* START TEXT SECTION *

The 411 Top 5 07.04.08: Week 120
Posted by Trevor Snyder on 07.04.2008
The Top 5 All-Time Best Stand-Up Comedians
I'm never opposed to taking requests here at the Top 5, and I couldn't deny the perfect timing of JLAJRC's request in last week's comments section that we spend this week looking at the world of stand-up. With the recent unfortunate passing of comedy king George Carlin, it does in fact seem like a great time to take a look at the career he loved, by offering our takes on:
THE TOP 5 ALL-TIME BEST STAND-UP COMEDIANS
First off, let me freely admit that my list is based purely on what I know, and and have heard. I understand that guys like Bill Hicks, Lenny Bruce, and Richard Pryor almost certainly deserve a spot on this list, but I have not experienced enough of their material to feel honest including them here. So I'll stick with the comedians I have seen a lot of.

* END TEXT SECTION *
* START TASK INPUTS *

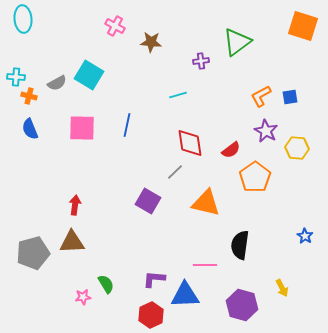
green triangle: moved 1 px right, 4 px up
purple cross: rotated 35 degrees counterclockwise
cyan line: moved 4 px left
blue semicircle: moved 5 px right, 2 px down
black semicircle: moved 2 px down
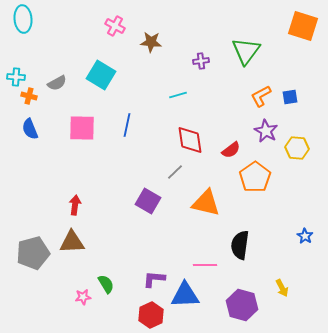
green triangle: moved 9 px right, 9 px down; rotated 16 degrees counterclockwise
cyan square: moved 12 px right
red diamond: moved 3 px up
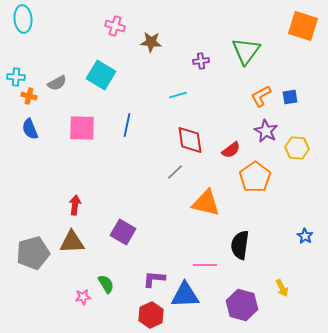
pink cross: rotated 12 degrees counterclockwise
purple square: moved 25 px left, 31 px down
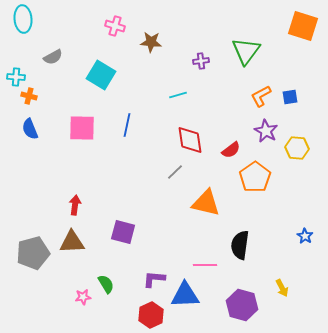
gray semicircle: moved 4 px left, 26 px up
purple square: rotated 15 degrees counterclockwise
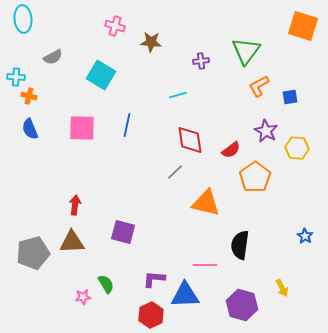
orange L-shape: moved 2 px left, 10 px up
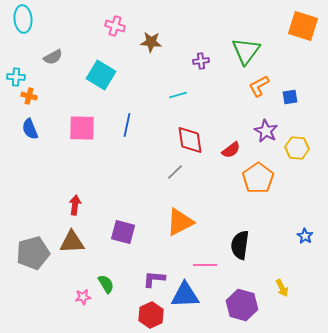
orange pentagon: moved 3 px right, 1 px down
orange triangle: moved 26 px left, 19 px down; rotated 40 degrees counterclockwise
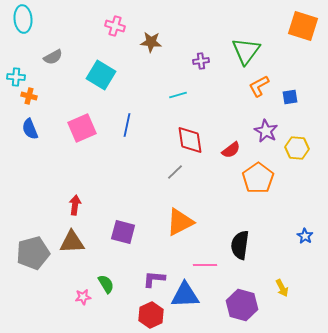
pink square: rotated 24 degrees counterclockwise
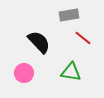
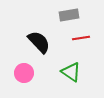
red line: moved 2 px left; rotated 48 degrees counterclockwise
green triangle: rotated 25 degrees clockwise
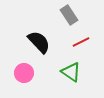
gray rectangle: rotated 66 degrees clockwise
red line: moved 4 px down; rotated 18 degrees counterclockwise
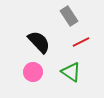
gray rectangle: moved 1 px down
pink circle: moved 9 px right, 1 px up
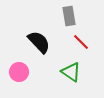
gray rectangle: rotated 24 degrees clockwise
red line: rotated 72 degrees clockwise
pink circle: moved 14 px left
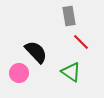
black semicircle: moved 3 px left, 10 px down
pink circle: moved 1 px down
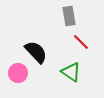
pink circle: moved 1 px left
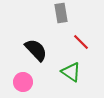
gray rectangle: moved 8 px left, 3 px up
black semicircle: moved 2 px up
pink circle: moved 5 px right, 9 px down
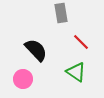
green triangle: moved 5 px right
pink circle: moved 3 px up
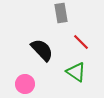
black semicircle: moved 6 px right
pink circle: moved 2 px right, 5 px down
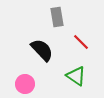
gray rectangle: moved 4 px left, 4 px down
green triangle: moved 4 px down
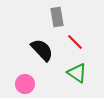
red line: moved 6 px left
green triangle: moved 1 px right, 3 px up
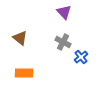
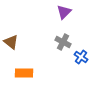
purple triangle: rotated 28 degrees clockwise
brown triangle: moved 9 px left, 4 px down
blue cross: rotated 16 degrees counterclockwise
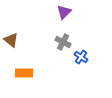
brown triangle: moved 2 px up
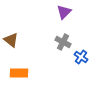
orange rectangle: moved 5 px left
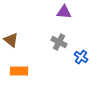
purple triangle: rotated 49 degrees clockwise
gray cross: moved 4 px left
orange rectangle: moved 2 px up
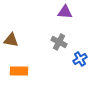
purple triangle: moved 1 px right
brown triangle: rotated 28 degrees counterclockwise
blue cross: moved 1 px left, 2 px down; rotated 24 degrees clockwise
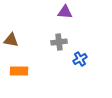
gray cross: rotated 35 degrees counterclockwise
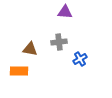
brown triangle: moved 19 px right, 9 px down
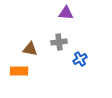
purple triangle: moved 1 px right, 1 px down
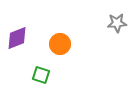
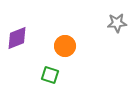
orange circle: moved 5 px right, 2 px down
green square: moved 9 px right
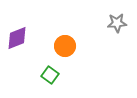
green square: rotated 18 degrees clockwise
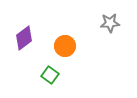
gray star: moved 7 px left
purple diamond: moved 7 px right; rotated 15 degrees counterclockwise
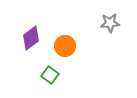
purple diamond: moved 7 px right
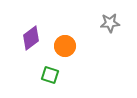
green square: rotated 18 degrees counterclockwise
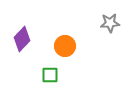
purple diamond: moved 9 px left, 1 px down; rotated 10 degrees counterclockwise
green square: rotated 18 degrees counterclockwise
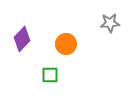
orange circle: moved 1 px right, 2 px up
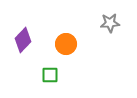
purple diamond: moved 1 px right, 1 px down
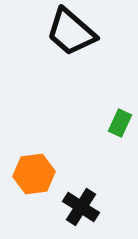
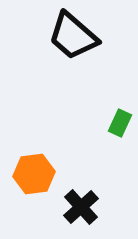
black trapezoid: moved 2 px right, 4 px down
black cross: rotated 15 degrees clockwise
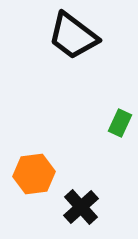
black trapezoid: rotated 4 degrees counterclockwise
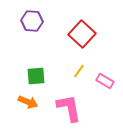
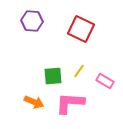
red square: moved 1 px left, 5 px up; rotated 16 degrees counterclockwise
green square: moved 17 px right
orange arrow: moved 6 px right
pink L-shape: moved 1 px right, 5 px up; rotated 76 degrees counterclockwise
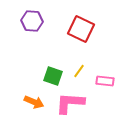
green square: rotated 24 degrees clockwise
pink rectangle: rotated 24 degrees counterclockwise
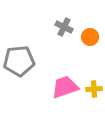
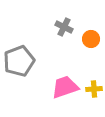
orange circle: moved 1 px right, 2 px down
gray pentagon: rotated 16 degrees counterclockwise
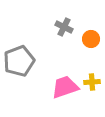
yellow cross: moved 2 px left, 7 px up
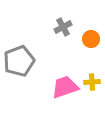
gray cross: moved 1 px left; rotated 36 degrees clockwise
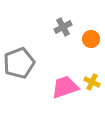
gray pentagon: moved 2 px down
yellow cross: rotated 28 degrees clockwise
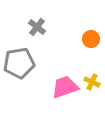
gray cross: moved 26 px left; rotated 24 degrees counterclockwise
gray pentagon: rotated 12 degrees clockwise
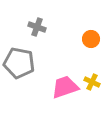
gray cross: rotated 18 degrees counterclockwise
gray pentagon: rotated 20 degrees clockwise
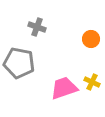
pink trapezoid: moved 1 px left, 1 px down
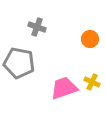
orange circle: moved 1 px left
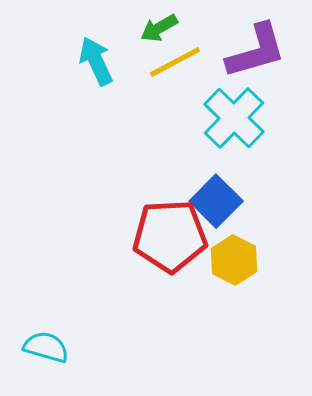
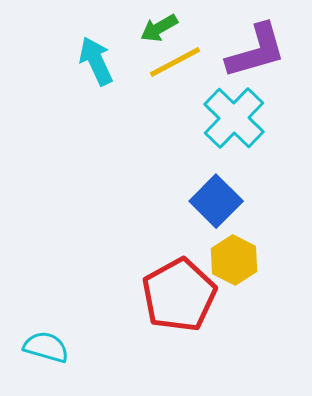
red pentagon: moved 9 px right, 59 px down; rotated 26 degrees counterclockwise
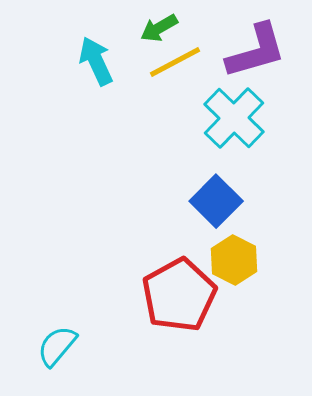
cyan semicircle: moved 11 px right, 1 px up; rotated 66 degrees counterclockwise
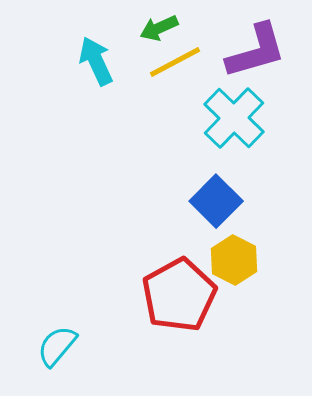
green arrow: rotated 6 degrees clockwise
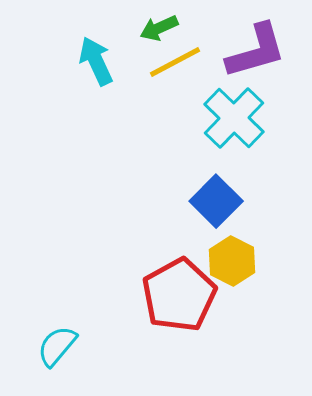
yellow hexagon: moved 2 px left, 1 px down
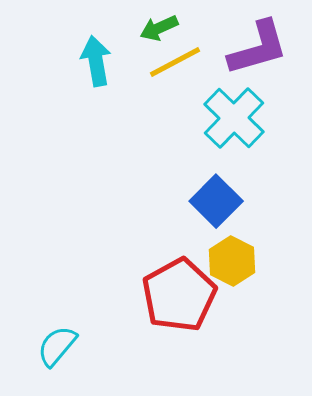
purple L-shape: moved 2 px right, 3 px up
cyan arrow: rotated 15 degrees clockwise
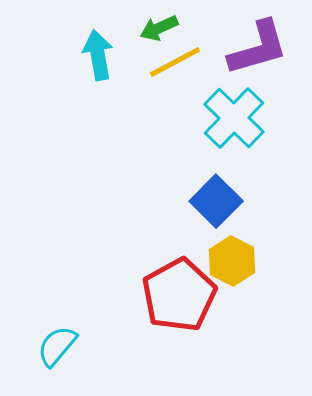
cyan arrow: moved 2 px right, 6 px up
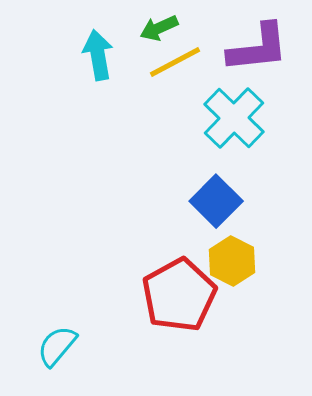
purple L-shape: rotated 10 degrees clockwise
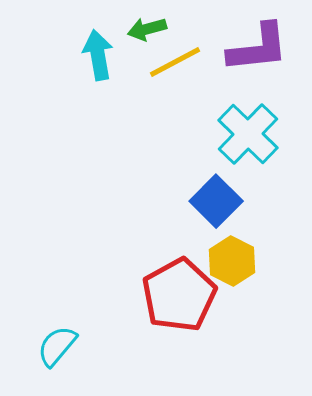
green arrow: moved 12 px left, 1 px down; rotated 9 degrees clockwise
cyan cross: moved 14 px right, 16 px down
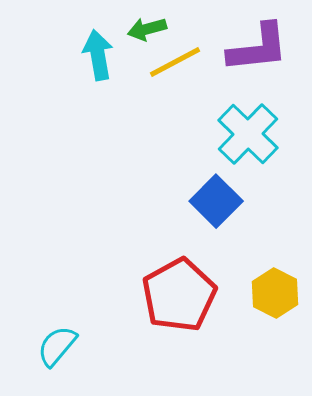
yellow hexagon: moved 43 px right, 32 px down
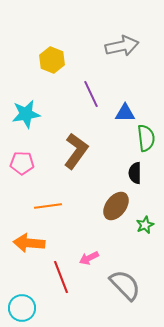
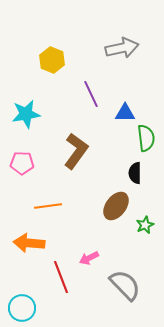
gray arrow: moved 2 px down
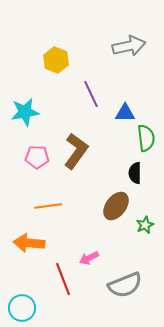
gray arrow: moved 7 px right, 2 px up
yellow hexagon: moved 4 px right
cyan star: moved 1 px left, 2 px up
pink pentagon: moved 15 px right, 6 px up
red line: moved 2 px right, 2 px down
gray semicircle: rotated 112 degrees clockwise
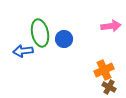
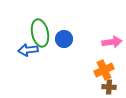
pink arrow: moved 1 px right, 16 px down
blue arrow: moved 5 px right, 1 px up
brown cross: rotated 24 degrees counterclockwise
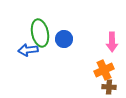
pink arrow: rotated 96 degrees clockwise
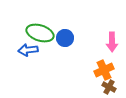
green ellipse: rotated 60 degrees counterclockwise
blue circle: moved 1 px right, 1 px up
brown cross: rotated 24 degrees clockwise
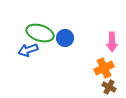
blue arrow: rotated 12 degrees counterclockwise
orange cross: moved 2 px up
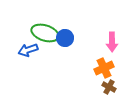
green ellipse: moved 5 px right
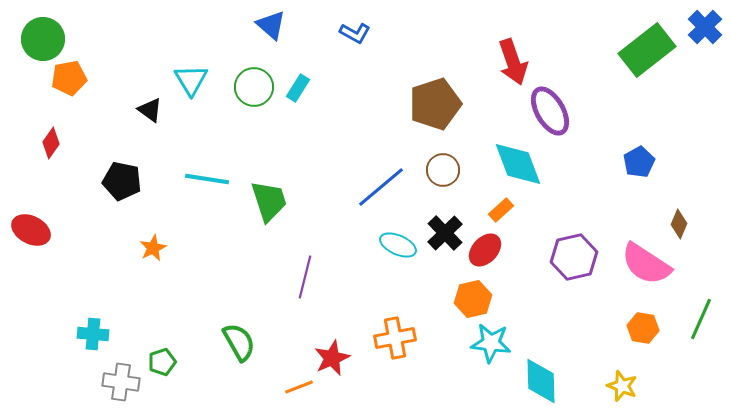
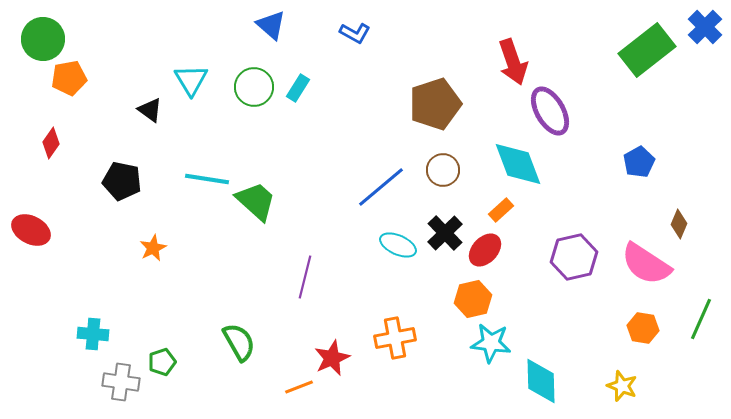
green trapezoid at (269, 201): moved 13 px left; rotated 30 degrees counterclockwise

* END TASK INPUTS *

(WRITTEN REQUEST 1) In the rows, begin at the line that has "pink square: rotated" and stop after the line that has "pink circle: moved 1 px left". Reproduce those lines with "gray rectangle" swapped for "gray oblong" and nothing else altered, omitting the picture lines.
(WRITTEN REQUEST 2) Write the next part of the article ranking the all-time best stand-up comedians, picking up after its final sentence.

(EXERCISE RESPONSE 1)
pink square: rotated 24 degrees counterclockwise
red line: moved 2 px left; rotated 48 degrees counterclockwise
green triangle: rotated 25 degrees clockwise
gray oblong: rotated 66 degrees clockwise
red line: moved 4 px down; rotated 18 degrees counterclockwise
gray oblong: moved 1 px down
pink circle: moved 9 px right, 1 px up
gray oblong: rotated 24 degrees clockwise
red line: rotated 72 degrees clockwise
pink circle: moved 14 px left
black semicircle: moved 3 px left, 10 px down
pink circle: moved 1 px down
pink circle: moved 1 px left

(EXERCISE RESPONSE 2)
Rodney Dangerfield - You want to know how to take one simple gimmick and make the most of it? Take a look at Dangerfield. His was essentially a one-idea act, and yet he stood on top of the comedy world for years doing it. Perhaps it's because we all have those days where we feel like the whole world is against us, and could therefore see ourselves in his "No Respect" persona. Or perhaps it's because the mannerisms he came up with - the nervous tie-pulling, the bug-eyes - were made to be iconic. Whatever the case, his self-deprecating humor is sure to be some of the most repeated material for years to come.
THE TOP 5
It's almost too bad that, when all is said and done, Ellen will be more remembered for her talk show and the whole "coming out" thing then she will for being the funniest female stand-up ever...which she is. I'm a hge mark for her "tangent" style of comedy, in which she will continue to go further and further off the topic she started on, until finally wrapping it all up and somehow coming back to what she was originally talking about almost 40 minutes ago. Like Seinfeld, Ellen's comedy is based in the same sort of everyday observations that we all have, which makes her material incredibly relatable. But it's her delivery that makes it classic.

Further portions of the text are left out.